7. At least three more Legend-class cutters...
The Coast Guard had 12 Hamilton-class high-endurance cutters. Right now, the plan is to replace them with nine Legend-class cutters, but as good as the Legend-class is, it can't be in two places at once. So, we think the Coast Guard needs to get at least three more.
The Coast Guard Cutter Bertholf steams off the coast of Oahu to perform training with an aircrew piloting an MH-65 Dolphin helicopter from Air Station Barbers Point, June 27, 2011. (U.S. Coast Guard photo by Petty Officer 3rd Class Anthony L. Soto)
6. Bring back the Guardian
The HU-25 Guardian was a superb asset for the Coast Guard. Essentially, it's a Dassault Falcon 20 business jet with the same APG-66 radar used by the F-16A Fighting Falcon and infrared sensors. It was very capable at hunting down drug smugglers and provided a sharp eye in the sky. It even saw "action," mapping the oil wells Saddam Hussein ordered set ablaze during Desert Storm. So, bringing back this jet is a must.
A HU-25 Guardian, which was equipped with the F-16A's APG-66 radar. (USCG photo)
5. V-22 Ospreys
The V-22 has been a game-changer for the Marines. We think the V-22 could handle a lot of the missions that Coast Guard MH-60 Jayhawks and MH-65 Dolphin helicopters do, while also handling cargo missions typical of the HC-27 and HC-144. Additionally, they could operate on Coast Guard cutters.
An MV-22 Osprey with Marine Medium Tiltrotor Squadron (VMM) 363 lands at Camp Wilson during Integrated Training Exercise (ITX) 3-17. (USMC photo by Lance Cpl. Becky L. Calhoun)
4. Freedom-class littoral combat ships
The Coast Guard plans to build 25 Heritage-class Offshore Patrol Cutters to replace 27 Reliance-class and Bear-class cutters. but what doesn't get mentioned much is a 2010 deployment by the littoral combat ship USS Freedom (LCS 1) to the Southern Command area of operations. In just 47 days, that ship made four drug busts and made two port visits. So, it's proven that this ship is useful to the Coast Guard — and all the R&D work is done.
The littoral combat ship USS Freedom (LCS 1) is underway conducting sea trials off the coast of Southern California. Freedom is the lead ship of the Freedom variant of LCS. (Photo by Mass Communication Specialist 1st Class James R. Evans)
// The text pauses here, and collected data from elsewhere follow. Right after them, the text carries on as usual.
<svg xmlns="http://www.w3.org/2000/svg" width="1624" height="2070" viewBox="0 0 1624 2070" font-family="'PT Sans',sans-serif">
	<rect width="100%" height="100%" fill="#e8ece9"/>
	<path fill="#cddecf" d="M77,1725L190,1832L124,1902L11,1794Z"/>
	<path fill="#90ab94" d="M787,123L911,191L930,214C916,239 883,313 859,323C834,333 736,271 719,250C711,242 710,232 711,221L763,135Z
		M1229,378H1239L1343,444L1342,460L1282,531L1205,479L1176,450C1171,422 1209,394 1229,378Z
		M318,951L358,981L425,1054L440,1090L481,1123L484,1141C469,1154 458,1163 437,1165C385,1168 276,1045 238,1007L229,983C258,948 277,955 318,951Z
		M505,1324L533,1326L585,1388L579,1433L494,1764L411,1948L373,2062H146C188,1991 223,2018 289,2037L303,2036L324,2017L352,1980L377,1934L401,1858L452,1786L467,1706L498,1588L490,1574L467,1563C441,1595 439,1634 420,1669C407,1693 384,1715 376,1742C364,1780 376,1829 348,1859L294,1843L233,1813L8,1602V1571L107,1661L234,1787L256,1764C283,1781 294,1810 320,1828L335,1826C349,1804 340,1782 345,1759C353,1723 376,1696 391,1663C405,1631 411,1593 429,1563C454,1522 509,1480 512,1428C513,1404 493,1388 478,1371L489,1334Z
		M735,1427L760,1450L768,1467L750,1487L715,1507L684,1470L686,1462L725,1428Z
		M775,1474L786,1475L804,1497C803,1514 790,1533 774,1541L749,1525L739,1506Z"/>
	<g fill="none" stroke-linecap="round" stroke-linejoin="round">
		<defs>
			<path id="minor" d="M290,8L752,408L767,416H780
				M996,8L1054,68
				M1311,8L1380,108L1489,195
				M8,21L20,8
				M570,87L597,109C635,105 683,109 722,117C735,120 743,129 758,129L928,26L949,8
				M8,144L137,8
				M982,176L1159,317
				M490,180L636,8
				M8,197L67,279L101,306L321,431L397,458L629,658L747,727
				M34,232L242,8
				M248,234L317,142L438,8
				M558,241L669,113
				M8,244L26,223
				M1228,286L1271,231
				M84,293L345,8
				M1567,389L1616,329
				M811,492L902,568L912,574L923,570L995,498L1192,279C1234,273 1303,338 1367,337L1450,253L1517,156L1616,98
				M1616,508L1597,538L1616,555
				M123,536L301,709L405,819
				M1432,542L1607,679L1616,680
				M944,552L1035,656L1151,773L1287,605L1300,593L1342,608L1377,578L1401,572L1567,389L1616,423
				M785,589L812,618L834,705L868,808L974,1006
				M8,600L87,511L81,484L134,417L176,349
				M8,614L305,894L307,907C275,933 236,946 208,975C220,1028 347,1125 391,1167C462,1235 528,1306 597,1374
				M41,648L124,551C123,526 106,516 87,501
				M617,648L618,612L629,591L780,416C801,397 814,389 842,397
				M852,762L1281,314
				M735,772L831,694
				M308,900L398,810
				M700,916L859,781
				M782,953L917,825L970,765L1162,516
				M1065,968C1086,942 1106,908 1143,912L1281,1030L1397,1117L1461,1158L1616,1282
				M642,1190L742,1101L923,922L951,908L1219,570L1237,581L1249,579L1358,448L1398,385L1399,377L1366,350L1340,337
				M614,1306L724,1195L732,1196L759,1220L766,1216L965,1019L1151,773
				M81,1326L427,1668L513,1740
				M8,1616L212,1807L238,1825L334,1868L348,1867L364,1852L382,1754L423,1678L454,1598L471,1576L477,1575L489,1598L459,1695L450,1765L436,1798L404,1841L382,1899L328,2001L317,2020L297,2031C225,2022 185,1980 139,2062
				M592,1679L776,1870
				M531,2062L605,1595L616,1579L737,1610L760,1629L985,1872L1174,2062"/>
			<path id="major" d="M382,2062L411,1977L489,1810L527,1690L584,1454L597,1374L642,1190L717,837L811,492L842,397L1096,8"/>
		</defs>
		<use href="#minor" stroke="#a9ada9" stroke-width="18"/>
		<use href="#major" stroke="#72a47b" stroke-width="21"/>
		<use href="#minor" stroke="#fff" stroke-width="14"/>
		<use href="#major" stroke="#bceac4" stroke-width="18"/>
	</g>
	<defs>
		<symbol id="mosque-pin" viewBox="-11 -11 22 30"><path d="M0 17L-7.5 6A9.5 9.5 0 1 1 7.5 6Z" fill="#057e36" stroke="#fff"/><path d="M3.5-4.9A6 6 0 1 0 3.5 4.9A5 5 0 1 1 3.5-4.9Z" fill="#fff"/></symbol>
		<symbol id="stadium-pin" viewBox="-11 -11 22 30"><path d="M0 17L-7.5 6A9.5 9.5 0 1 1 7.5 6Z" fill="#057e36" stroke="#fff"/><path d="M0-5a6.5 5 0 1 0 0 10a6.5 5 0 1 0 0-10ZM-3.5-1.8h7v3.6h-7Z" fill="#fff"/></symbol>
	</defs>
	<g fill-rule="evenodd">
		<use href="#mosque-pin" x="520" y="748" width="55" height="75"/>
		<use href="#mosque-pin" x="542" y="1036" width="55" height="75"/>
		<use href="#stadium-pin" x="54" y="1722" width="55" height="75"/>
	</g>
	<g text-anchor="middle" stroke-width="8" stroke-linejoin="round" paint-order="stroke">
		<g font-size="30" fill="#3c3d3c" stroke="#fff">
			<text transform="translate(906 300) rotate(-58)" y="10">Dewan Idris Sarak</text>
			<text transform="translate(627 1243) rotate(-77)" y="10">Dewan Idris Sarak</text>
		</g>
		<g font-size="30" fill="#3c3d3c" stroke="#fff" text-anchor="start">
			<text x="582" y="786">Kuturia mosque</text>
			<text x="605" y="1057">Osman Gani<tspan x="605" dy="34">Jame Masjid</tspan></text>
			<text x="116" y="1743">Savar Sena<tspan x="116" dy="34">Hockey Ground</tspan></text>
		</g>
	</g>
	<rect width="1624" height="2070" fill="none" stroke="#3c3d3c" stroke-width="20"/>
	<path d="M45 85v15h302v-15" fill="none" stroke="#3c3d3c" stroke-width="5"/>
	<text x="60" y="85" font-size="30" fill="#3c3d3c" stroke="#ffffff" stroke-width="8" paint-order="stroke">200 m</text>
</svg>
3. A version of the HH-60W for SAR
Today, the Coast Guard has 44 MH-60T Jayhawks. With the HH-60W being purchased for the Air Force, now is a good time to boost numbers for the Coast Guard, too. Not only would this provide additional SAR assets, but it might help the Air Force knock down the price-per-unit a little.
Artist rendering of the Sikorsky HH-60W Combat Rescue Helicopter. (Image from Lockheed Martin)
2. New icebreakers
The Coast Guard's icebreaker fleet is down to three active vessels for the polar regions. One, the Polar-class icebreaker USCGC Polar Sea (WAGB 11), has been out of service since 2010 and is little more than a parts donor for her sister ship. New icebreakers are badly needed.
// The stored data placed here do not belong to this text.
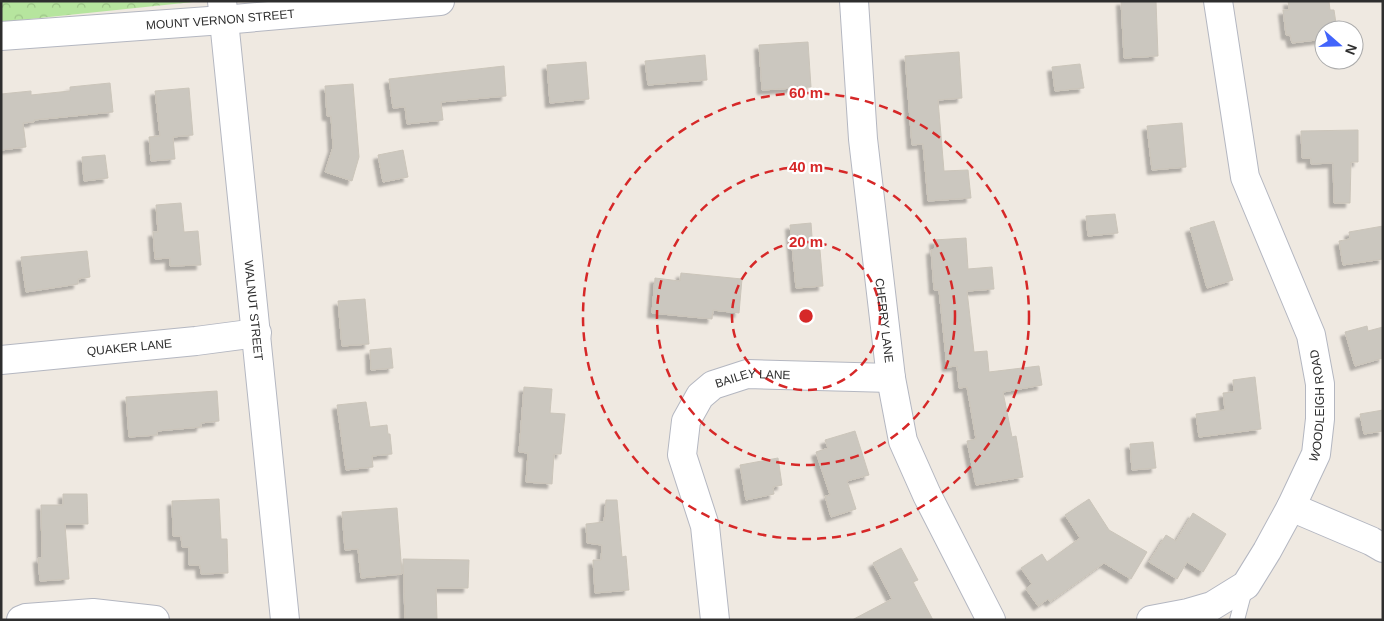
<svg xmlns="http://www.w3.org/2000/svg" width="1384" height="621" font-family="Helvetica,sans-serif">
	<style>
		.forest { fill: url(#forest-crowns) }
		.building { fill: #cbc7bf; stroke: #cbc5ba; filter: url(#shadow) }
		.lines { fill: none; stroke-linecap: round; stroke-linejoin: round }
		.service-casing { stroke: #b4b7c1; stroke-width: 16 }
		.minor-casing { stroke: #b4b7c1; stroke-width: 30 }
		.tertiary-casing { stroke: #b4b7c1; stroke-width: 30 }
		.service { stroke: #fff; stroke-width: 14 }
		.minor { stroke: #fff; stroke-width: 28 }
		.tertiary { stroke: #fff; stroke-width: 28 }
		.ring { fill: none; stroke: #d62828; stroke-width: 2.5; stroke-dasharray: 9 6 }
		.labels { text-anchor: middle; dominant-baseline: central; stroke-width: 4.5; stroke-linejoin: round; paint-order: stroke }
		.street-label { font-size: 12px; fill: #2e2e2e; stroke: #fff }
		.centre { fill: #d62828; stroke: #fff; stroke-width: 2.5 }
		.ring-label { font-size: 15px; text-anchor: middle; font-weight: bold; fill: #d62828; stroke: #fff; stroke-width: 4.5; stroke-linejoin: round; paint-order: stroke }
	</style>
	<defs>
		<pattern id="forest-crowns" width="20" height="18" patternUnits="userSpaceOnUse" patternTransform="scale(1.25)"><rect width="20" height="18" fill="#b6e59e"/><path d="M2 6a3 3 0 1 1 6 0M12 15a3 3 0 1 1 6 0" fill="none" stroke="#9dc588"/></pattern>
		<filter id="shadow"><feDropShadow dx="-4.5" dy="4.5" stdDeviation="1" flood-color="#0004"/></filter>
	</defs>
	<rect width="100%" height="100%" fill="#efe9e1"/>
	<!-- forest -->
	<path class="forest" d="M1,1h202l-202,21z"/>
	<!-- building -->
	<path class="building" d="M1121,1h35l2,55 -34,2z
		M1288,1h41l1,9h4l3,20h-13v9l-32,4 -2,-8h-4l-3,-25h6z
		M808,42l3,45 -49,3 -3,-45z
		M959,52l3,46 -24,2 6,71 24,-1 3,28 -43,3 -5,-57 -11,1 -7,-89z
		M705,55l2,25 -59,5 -3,-24z
		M586,62l3,37 -39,4 -3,-38z
		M1080,64l4,24 -29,3 -3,-24z
		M504,66l2,30 -65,6 2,18 -36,4 -2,-17 -12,1 -4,-29z
		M110,83l3,29 -79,8v2l-11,1 3,24 -25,3v-56l30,-3v4l39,-4v-4z
		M353,84l6,73 -7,24 -27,-9 8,-25 -2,-31h-4l-2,-30z
		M189,88l4,47 -20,2 2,22 -24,2 -2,-24 11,-1 -5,-45z
		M1182,123l4,44 -34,3 -5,-44z
		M1358,130v32h-7l-1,41h-16l-1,-40 -22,1v-6h-9l-1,-27z
		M403,150l5,27 -25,5 -5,-27z
		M105,155l3,23 -24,3 -2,-24z
		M181,203l3,29 14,-1 3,34 -31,1v-8l-15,1 -2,-27h5l-2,-27z
		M1115,214l3,19 -30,3 -2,-20z
		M1214,221l19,59 -26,8 -17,-60z
		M811,223l2,27h7l3,36 -27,2 -6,-63z
		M1383,226v33l-40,6 -4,-24 11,-2 -1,-7z
		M966,238l2,31 24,-2 2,22 -27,2 7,61 13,-1 2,21 50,-6 3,19 -39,7 9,45 4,-1 7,41 -47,8 -9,-44 9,-2 -9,-52 -8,1 -2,-22 -10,1 -8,-77h-5l-3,-40 4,-1 -1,-9z
		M87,251l3,26 -12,2v5l-52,8 -5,-35z
		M681,273l61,6 -3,34 -26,-3 -1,9 -60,-6 3,-35 25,3z
		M365,299l4,45 -27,2 -4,-45z
		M1367,326l1,5 15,-4v31l-28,8 -10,-34z
		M391,348l2,20 -22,2 -1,-20z
		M1255,377l6,52 -62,8 -3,-23 29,-4 -2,-17 11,-1 -1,-12z
		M524,387l28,2 -2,24 15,1 -4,40h-7l-2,30 -26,-2 2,-29 -9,-1z
		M217,391l2,30 -18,2v4l-44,4v4l-28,2 -3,-40z
		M366,402l4,25 17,-2 1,9h2l2,20 -20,2 1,11 -27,3 -9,-65z
		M1383,410v21l-19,3 -4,-20z
		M855,431l14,44 -22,6 9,28 -25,8 -6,-21 5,-1 -14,-43 12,-4 -3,-8z
		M1153,442l3,26 -24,2 -2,-26z
		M778,458l4,27 -9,2 1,7 -28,6 -6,-35z
		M63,494h24l1,30h-23l4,55 -29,2 -2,-23h4l-1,-53h22z
		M219,499l2,40h6l1,34 -27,1 -1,-9h-11v-18h-7l-1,-11h-8l-1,-35z
		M1089,499l20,31 38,22 -16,27 -27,-16 -54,39 -2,-3 -10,7 -12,-17 6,-5 -11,-16 21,-14 5,8 33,-24 -15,-23z
		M606,500h11l5,57 4,-1 3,34 -34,3 -2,-33h8l1,-15 -15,-2 -1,-19 18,-2z
		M397,508l5,66 -41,4 -3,-29 -13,1 -3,-38z
		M1193,513l33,21 -23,38 -16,-10 -10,17 -28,-17 17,-27 10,6z
		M901,548l17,32 -5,2 20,38h-81l40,-21 -19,-36z
		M403,559l66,1 -1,28h-32l1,32h-32z"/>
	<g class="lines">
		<defs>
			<path id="service" d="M1237,620l9,-34"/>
			<g id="minor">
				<path id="s1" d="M854,1l9,138 28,239 12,63 24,54 64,125"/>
				<path id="s2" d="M1,360l195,-19 61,-8"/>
				<path d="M1291,507l80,34 12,7"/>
				<path d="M21,620l5,-2 67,-5 62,7"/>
				<path id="s3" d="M715,620l-10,-94 -23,-71 4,-34 14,-25 13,-11 34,-11 144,4"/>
				<path id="s4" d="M1151,620l37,-7 24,-7 34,-21 21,-34 24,-44 25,-53 4,-35v-35l-9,-49 -66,-158 -27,-176"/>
			</g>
			<g id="tertiary">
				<path id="s5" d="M222,1l63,619"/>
				<path id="s6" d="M1,36l222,-16 217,-19"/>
			</g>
		</defs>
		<!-- service casing -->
		<use href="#service" class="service-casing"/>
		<!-- minor casing -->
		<use href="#minor" class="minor-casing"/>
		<!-- tertiary casing -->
		<use href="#tertiary" class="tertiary-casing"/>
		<!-- service -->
		<use href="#service" class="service"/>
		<!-- minor -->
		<use href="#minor" class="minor"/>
		<!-- tertiary -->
		<use href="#tertiary" class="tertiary"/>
	</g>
	<!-- distance rings -->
	<g class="ring">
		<circle cx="806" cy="316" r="74"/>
		<circle cx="806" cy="316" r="149"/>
		<circle cx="806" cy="316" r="223"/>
	</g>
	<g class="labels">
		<!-- street labels -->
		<g class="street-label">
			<text stroke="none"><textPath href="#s6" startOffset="220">MOUNT VERNON STREET</textPath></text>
			<text stroke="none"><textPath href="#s5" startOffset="311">WALNUT STREET</textPath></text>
			<text stroke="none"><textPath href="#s1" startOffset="321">CHERRY LANE</textPath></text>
			<text stroke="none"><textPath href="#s2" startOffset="129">QUAKER LANE</textPath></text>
			<text stroke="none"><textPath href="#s3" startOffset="290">BAILEY LANE</textPath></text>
			<text stroke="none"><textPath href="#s4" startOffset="300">WOODLEIGH ROAD</textPath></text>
		</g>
	</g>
	<circle cx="806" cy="316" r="8" class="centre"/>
	<g class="ring-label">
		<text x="806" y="98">60 m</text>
		<text x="806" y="172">40 m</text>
		<text x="806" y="247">20 m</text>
	</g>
	<!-- border -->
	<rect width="1384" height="621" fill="none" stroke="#2e2e2e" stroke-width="5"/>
	<!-- north arrow -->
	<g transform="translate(1339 45) rotate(110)"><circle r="24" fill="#ffffff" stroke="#ababab"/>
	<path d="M0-4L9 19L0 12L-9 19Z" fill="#4264fb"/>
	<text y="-8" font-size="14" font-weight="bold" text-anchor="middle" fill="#2e2e2e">N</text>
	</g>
</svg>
The Coast Guard icebreakers USCGC Polar Sea (WAGB 10) and USCGC Polar Star (WAGB 11) during a resupply mission to McMurdo Research Station. (USCG photo)
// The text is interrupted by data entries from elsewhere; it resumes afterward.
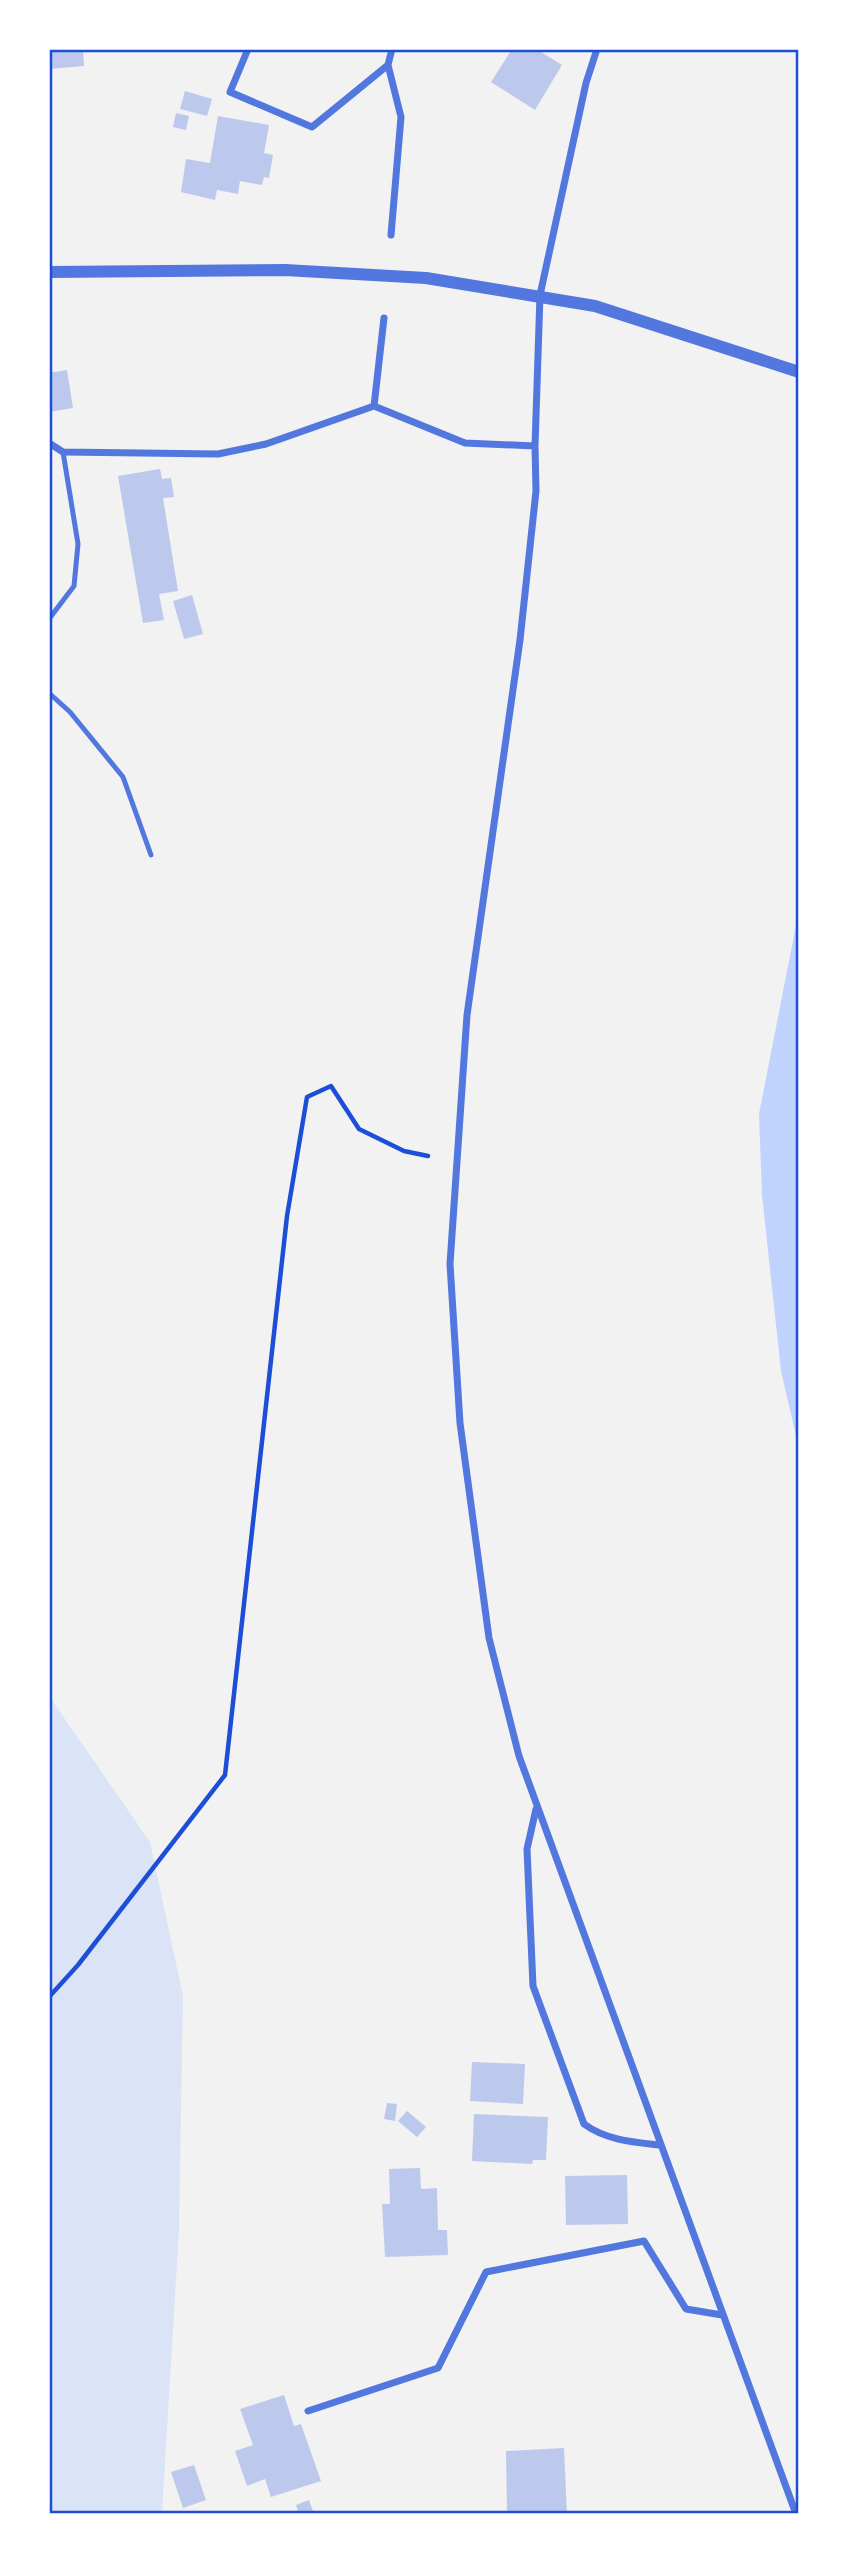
<svg xmlns="http://www.w3.org/2000/svg" width="848" height="2563" font-family="'DM Sans',sans-serif">
  <rect width="100%" height="100%" fill="#f2f2f2"/>
  <!-- green -->
  <path fill="#dbe4f7" d="M 49,1696 L 150,1842 L 183,1996 L 179,2230 L 162,2514 L 49,2514 Z"/>
  <!-- water -->
  <path fill="#bfd3fe" d="M 799,910 L 799,1449 L 781,1371 L 762,1195 L 759,1114 Z"/>
  <!-- building -->
  <path fill="#bdc9ec" d="M 49,49 L 83,49 L 84,66 L 49,69 Z
    M 512,49 L 536,49 L 562,65 L 535,110 L 491,82 Z
    M 185,91 L 212,99 L 207,116 L 180,109 Z
    M 176,113 L 189,116 L 186,130 L 173,127 Z
    M 218,116 L 269,125 L 264,153 L 273,155 L 269,178 L 264,177 L 262,185 L 240,181 L 238,194 L 217,190 L 215,200 L 181,192 L 186,159 L 210,163 Z
    M 67,370 L 73,408 L 49,412 L 49,373 Z
    M 160,469 L 162,479 L 171,478 L 174,497 L 163,498 L 178,591 L 159,594 L 164,620 L 143,623 L 118,476 Z
    M 192,595 L 203,634 L 184,639 L 173,601 Z
    M 472,2062 L 525,2064 L 523,2104 L 470,2101 Z
    M 387,2103 L 397,2104 L 395,2121 L 384,2119 Z
    M 407,2111 L 426,2127 L 417,2137 L 398,2121 Z
    M 474,2114 L 548,2117 L 546,2160 L 533,2160 L 532,2164 L 472,2161 Z
    M 420,2168 L 421,2189 L 437,2188 L 438,2230 L 447,2230 L 448,2255 L 385,2257 L 382,2204 L 390,2204 L 389,2169 Z
    M 627,2175 L 628,2224 L 566,2225 L 565,2176 Z
    M 284,2395 L 294,2426 L 301,2424 L 321,2481 L 271,2497 L 265,2479 L 247,2486 L 235,2451 L 253,2445 L 240,2409 Z
    M 564,2448 L 567,2514 L 507,2514 L 506,2451 Z
    M 194,2465 L 206,2500 L 183,2508 L 171,2472 Z
    M 309,2500 L 314,2514 L 299,2514 L 296,2505 Z"/>
  <g fill="none" stroke-linecap="round" stroke-linejoin="round">
    <!-- path -->
    <path stroke="#1d4ed8" stroke-width="4.5" d="M 49,1997 L 78,1965 L 225,1775 L 287,1216 L 307,1097 L 331,1086 L 359,1129 L 404,1151 L 428,1156"/>
    <!-- service -->
    <path stroke="#5277de" stroke-width="5" d="M 49,619 L 74,586 L 78,544 L 63,452
      M 49,693 L 70,712 L 123,777 L 151,855"/>
    <!-- minor -->
    <path stroke="#5277de" stroke-width="7" d="M 248,49 L 230,92 L 312,127 L 388,65
      M 391,235 L 401,117 L 388,65 L 392,49
      M 374,406 L 384,318
      M 49,443 L 63,452 L 218,454 L 266,444 L 374,406 L 465,443 L 535,446 L 540,295 L 586,83 L 597,49
      M 535,446 L 536,491 L 520,640 L 467,1015 L 450,1264 L 460,1423 L 489,1638 L 519,1756 L 796,2514
      M 536,1809 L 527,1849 L 533,1986 L 584,2124 C 606,2140 632,2142 659,2145
      M 308,2411 L 438,2368 L 486,2272 L 644,2241 L 686,2309 L 722,2315"/>
    <!-- tertiary -->
    <path stroke="#5277de" stroke-width="12" d="M 49,272 L 285,270 L 426,278 L 595,306 L 799,372"/>
  </g>
  <!-- border -->
  <rect width="848" height="2563" fill="none" stroke="#ffffff" stroke-width="102"/>
  <rect x="51" y="51" width="746" height="2461" fill="none" stroke="#1d4ed8" stroke-width="2.5"/>
</svg>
1. More personnel all around
The active-duty Coast Guard has just under 41,000 personnel to cover 12,383 miles of coastline. The New York Police Department has 51,399 employees to cover just under 305 square miles of New York City. Do you see the disparity? The Coast Guard should be at least twice its size in terms of personnel.
Petty Officer 2nd Class Robert Richey, a crewmember at Coast Guard Station Portsmouth Harbor, mans an M240B machine gun on the bow of a 47-foot Motor Lifeboat during a security escort into Portsmouth Harbor the morning of Thursday, Feb. 23, 2017. (U.S. Coast Guard photo by Petty Officer 3rd Class Andrew Barresi)
So, what do you think the Coast Guard needs to have a Merry Christmas?